What I mean is, why would a non-LLVM project want or need everything in Support? There is a ton of compiler-specific stuff in there. There’s also file i/o stuff, string formatting, threading support, floating point support, even target specific stuff. Who needs this other than LLVM? And if the answer is “nobody” (which I suspect it is), then why should non-LLVM projects import it? “Because it’s the status quo” doesn’t seem like a good reason.
What “non-LLVM” project should be using this library at all though? I don’t know about others, but this is a non-goal for me. If we want to use a generic and re-usable library, I would start with one of the many existing ones rather than inventing our own, and that has its own host of problems.
But also, “file i/o stuff, string formatting, threading support, floating point support” all are also part of the standard library and folks seem OK with that. So I’m trying to understand the specific split you want to make and what motivates it. I don’t think the fact that we can make a split is actually sufficient justification for making a split.
I continue to think the most effective thing to do is to not think about this in terms of “splitting” and instead look for specific, well-defined components that could be extracted and layered above support.
I was pretty happy with extracting a BinaryFormat library for example. Here, because we gained a clear role and scope for the library, improved organization was a compelling motivation. But I don’t see any arbitrary split as particularly better or less well organized, and based on the previous arbitrary split (ADT vs. Support) I suspect we will continually put new things into the wrong location or want to move things across the boundary.
So I kind of come back again to my original question: what problem are you trying to solve? I can guess at a few things, but probably will be wrong… my guesses:
- Better organization of code & libraries
- A technical incompatibility like removing global constructors
- Reducing the size of tools using the library
For #1: I continue to think finding clearly defined components to extract is the best approach here. I suspect we’ll be left with essentially a replacement for facilities that one might expect to find in a standard library, and I suspect that’s about the best we can do.

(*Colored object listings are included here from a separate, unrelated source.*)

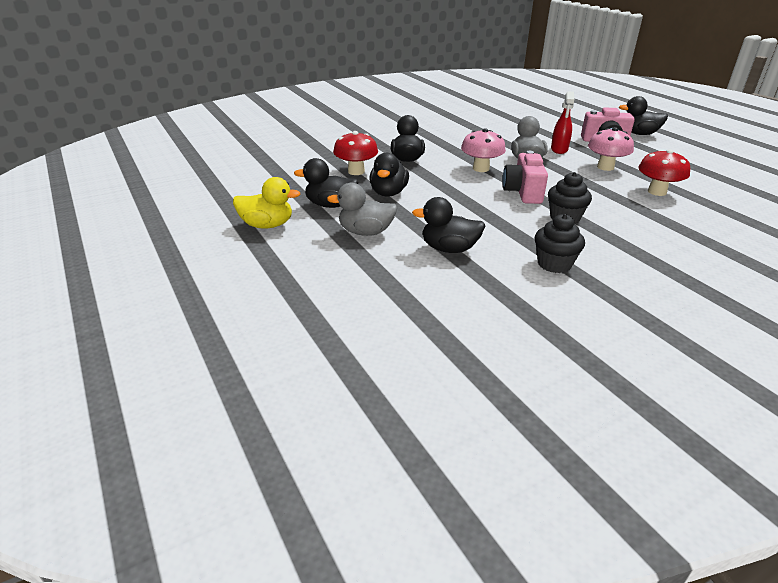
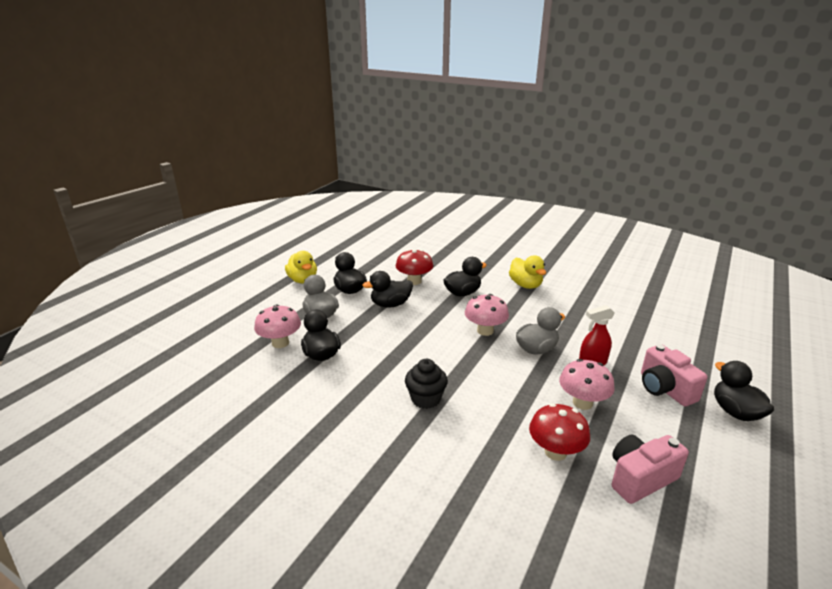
camera: 60 degrees right, 5 degrees down
(401, 268) = (280, 343): none -> pink mushroom
(424, 135) = (525, 285): none -> yellow duck
(523, 192) = (458, 364): pink camera -> pink camera (640, 478)
(554, 264) = (332, 410): black cupcake -> none

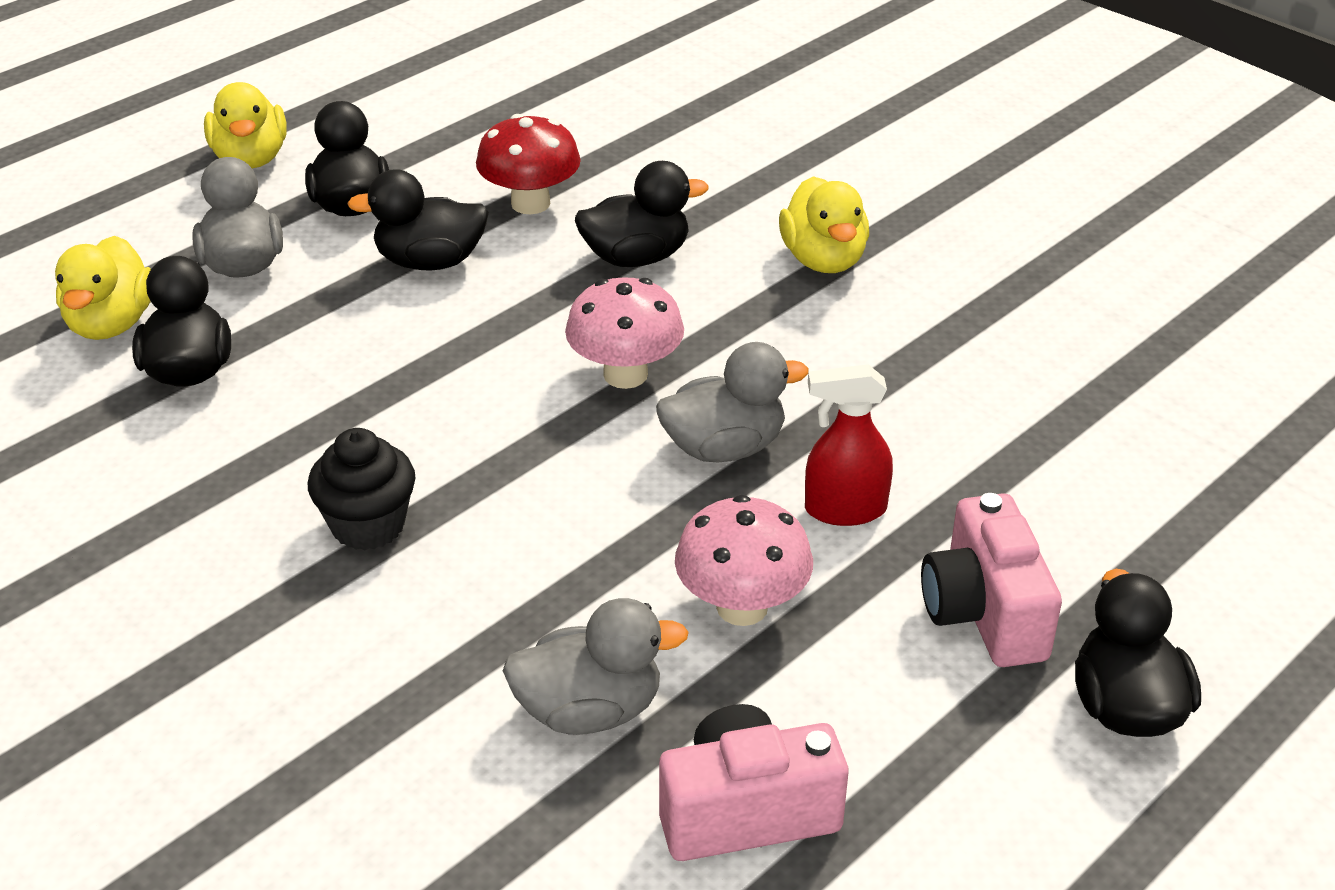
camera: 15 degrees right, 10 degrees up
(280, 343) = (111, 324): pink mushroom -> yellow duck
(555, 452) = (589, 710): red mushroom -> grey duck

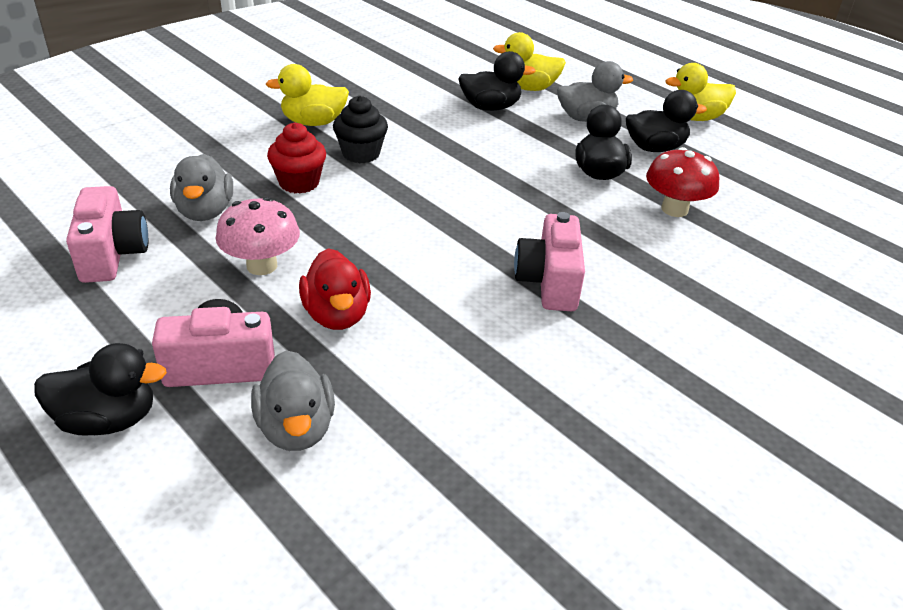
camera: 90 degrees right, 0 degrees up
(478, 596) = (299, 183): none -> red cupcake
(625, 374) = (484, 237): pink mushroom -> none
(636, 257) = (617, 249): black duck -> none
(724, 448) = (407, 270): grey duck -> grey duck (296, 428)
(725, 318) = (549, 282): none -> pink camera
(823, 260) = (631, 337): yellow duck -> yellow duck (313, 122)
(844, 509) = (337, 315): red spray bottle -> red duck

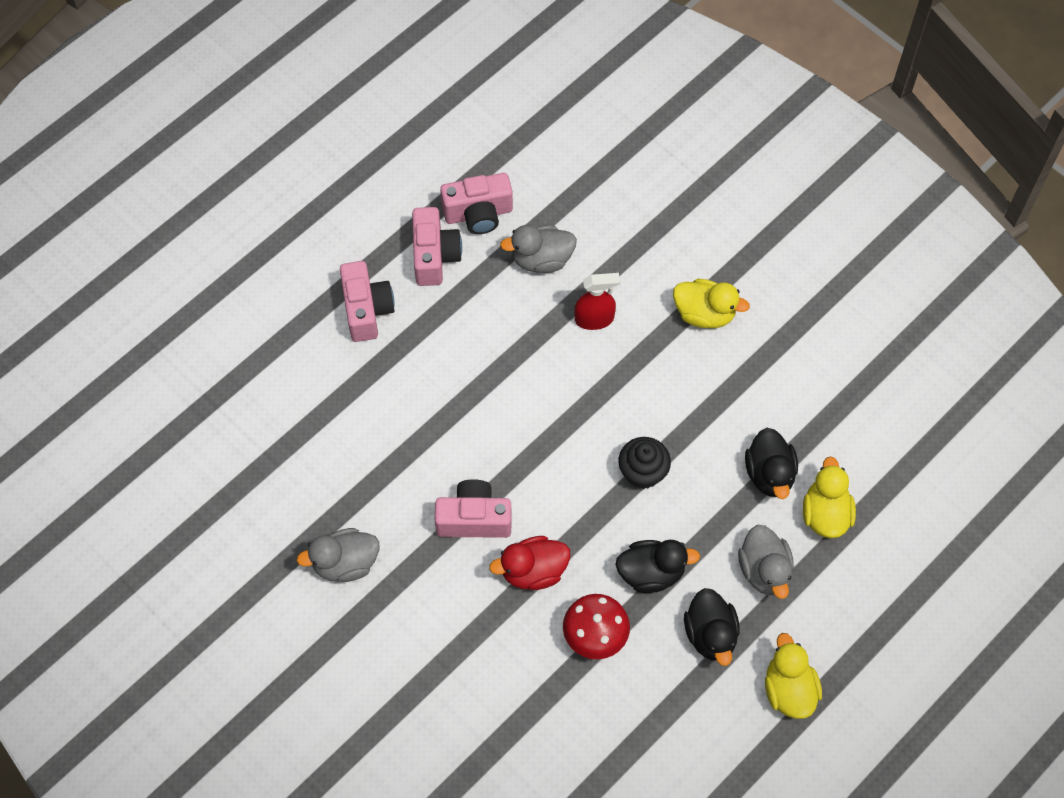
camera: 90 degrees right, 25 degrees up
(108, 419) = (317, 261): black duck -> none
(159, 295) = (434, 256): none -> pink camera
(262, 265) = (475, 313): pink mushroom -> none
(296, 428) = (314, 363): grey duck -> grey duck (345, 563)
(299, 183) = (594, 319): red cupcake -> red spray bottle
(313, 122) = (704, 314): yellow duck -> yellow duck turned 120 degrees clockwise
(337, 315) = (422, 372): red duck -> red duck (533, 571)
(361, 154) = (652, 361): black cupcake -> black cupcake (642, 472)

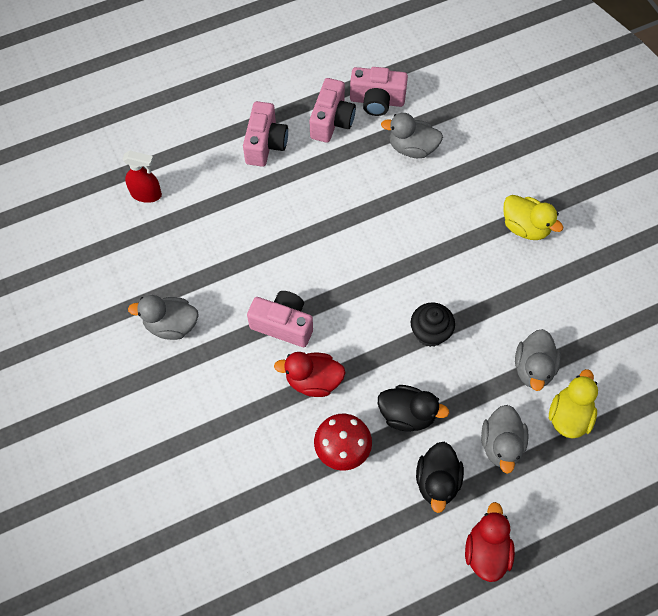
camera: 20 degrees right, 0 degrees up
(594, 319) = (436, 204): red spray bottle -> red spray bottle (146, 194)
(769, 474) = (533, 368): black duck -> grey duck
(789, 689) = (486, 551): yellow duck -> red duck

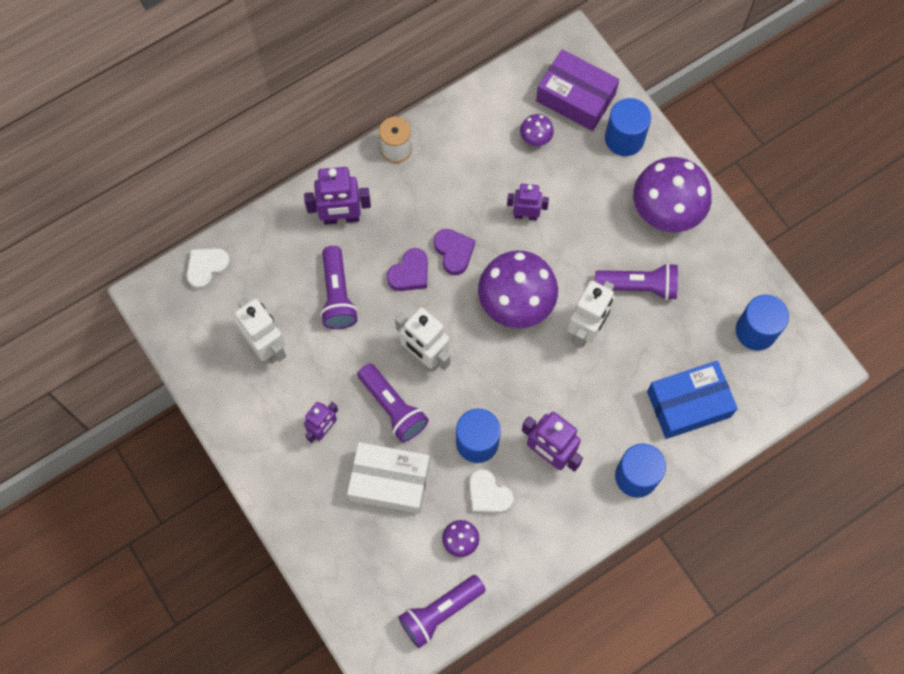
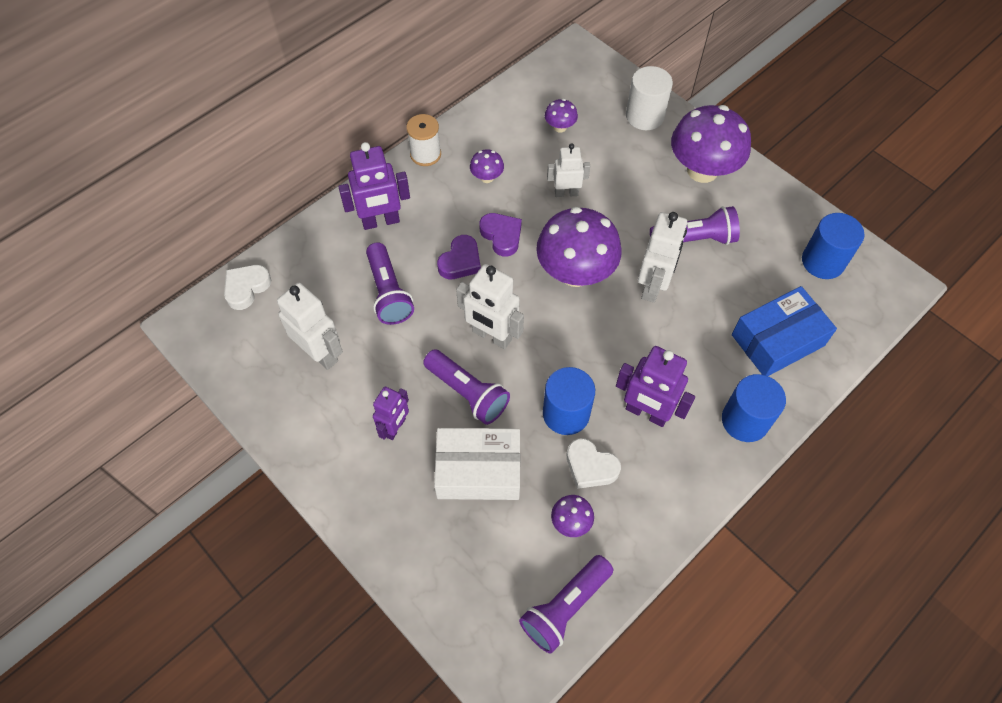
camera: 10 degrees left, 10 degrees down
(452, 185) = (487, 177): none -> purple mushroom
(526, 215) = (566, 193): purple robot -> white robot
(575, 97) = (589, 89): purple box -> none
(624, 138) = (644, 116): blue cylinder -> white cylinder

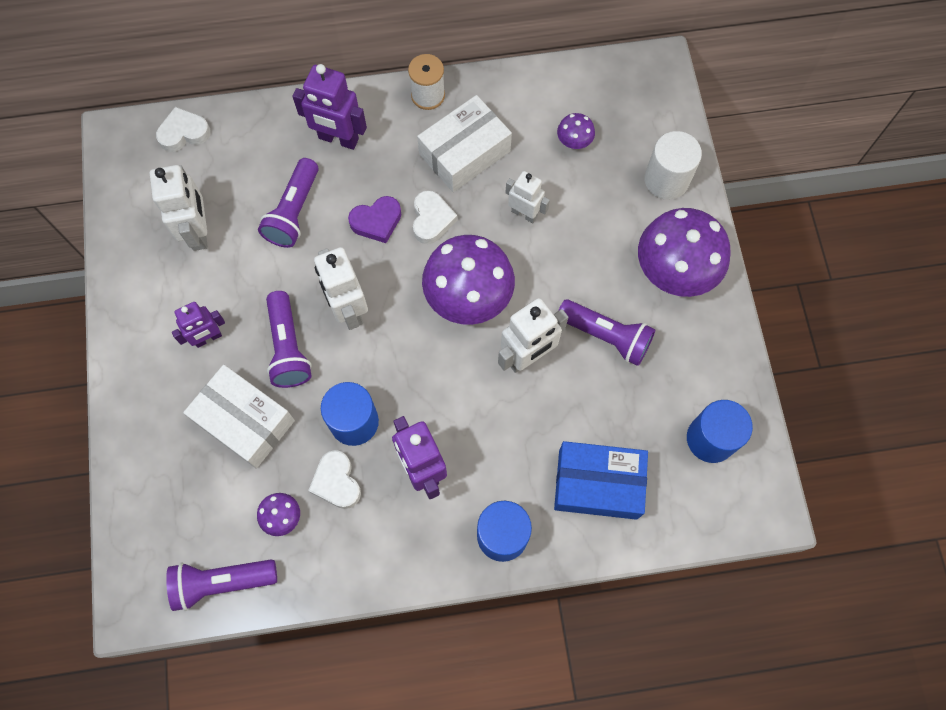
camera: 35 degrees right, 10 degrees up
(487, 177) = (464, 153): purple mushroom -> white box
(501, 236) = (432, 219): purple heart -> white heart

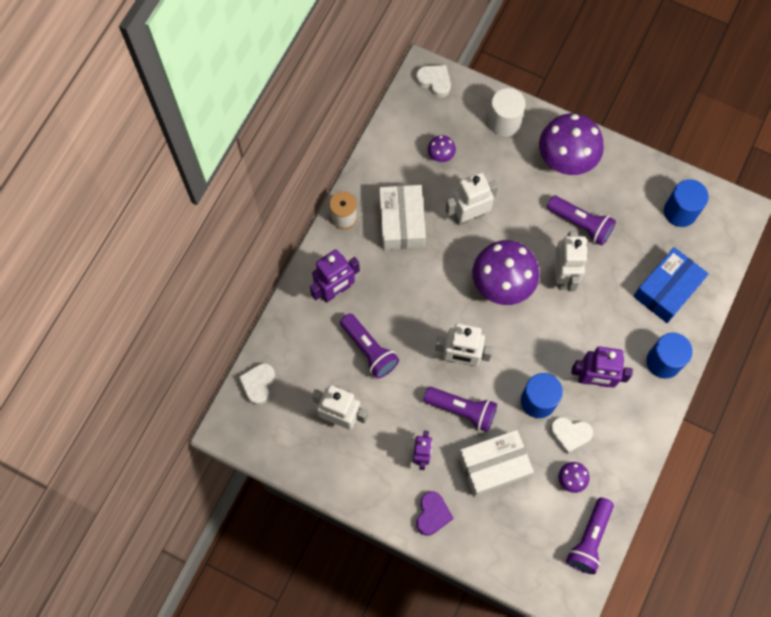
camera: 55 degrees left, 0 degrees up
(377, 221) = (412, 304): purple heart -> purple heart (432, 514)
(432, 219) = (434, 271): white heart -> white heart (434, 81)
(524, 213) = (469, 215): white robot -> white robot, size x1.55
(606, 336) = (580, 224): purple flashlight -> purple flashlight turned 60 degrees clockwise

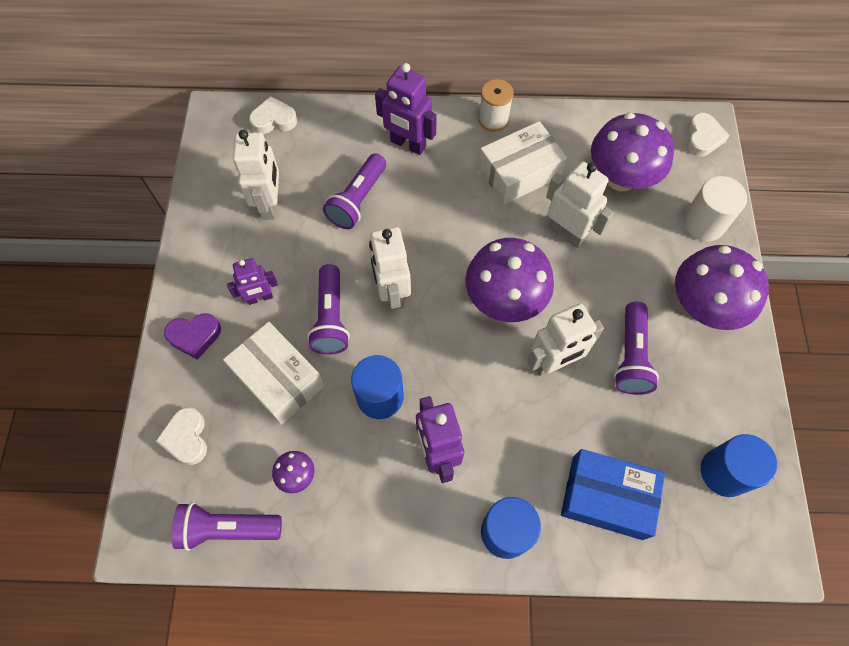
camera: 65 degrees right, 5 degrees down
(441, 155) = (621, 178): purple mushroom -> purple mushroom, size x2.26
(570, 434) = (354, 451): white heart -> white heart (186, 438)

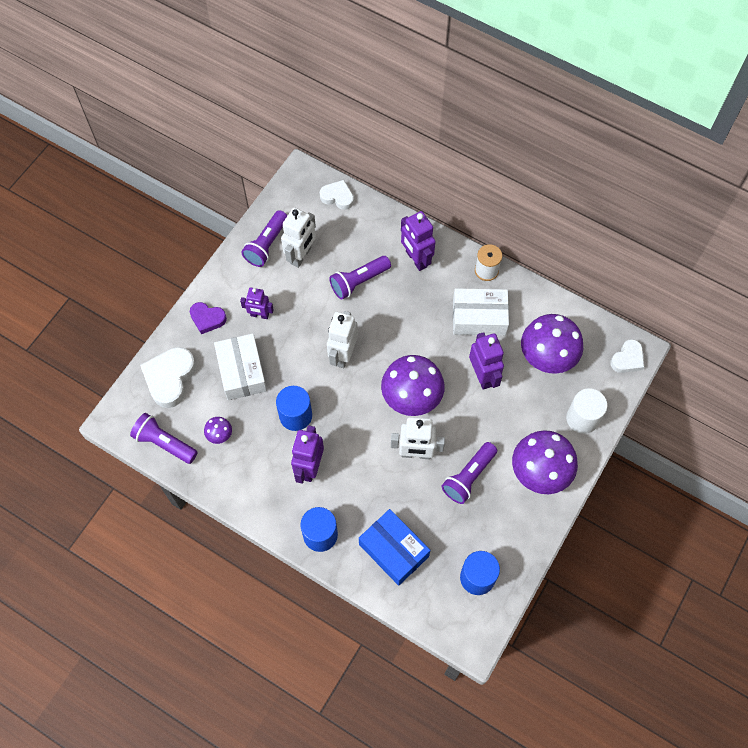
camera: 30 degrees right, 0 degrees up
(186, 438) = (170, 378): white heart -> white heart, size x1.63
(331, 318) = (295, 351): purple flashlight -> purple flashlight (267, 244)
(567, 233) = (483, 376): white robot -> purple robot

For #2: This would be awesome. I would probably approach it by trying to extract libraries that actually need global constructors into separate libraries that document this requirement. My suspicion is that these are very few and far between.
For #3: I don’t understand why this matters – dynamic linking shouldn’t care, and static linking should drop the unused code. But if this isn’t working for some reason, I’m totally down with solving it, but the first step is probably to understand the specific issue being hit.
Anyways, mostly guessing at this to make sure we make progress. Don’t want to just be obstructionist here, I’m just genuinely trying to find the best path forward.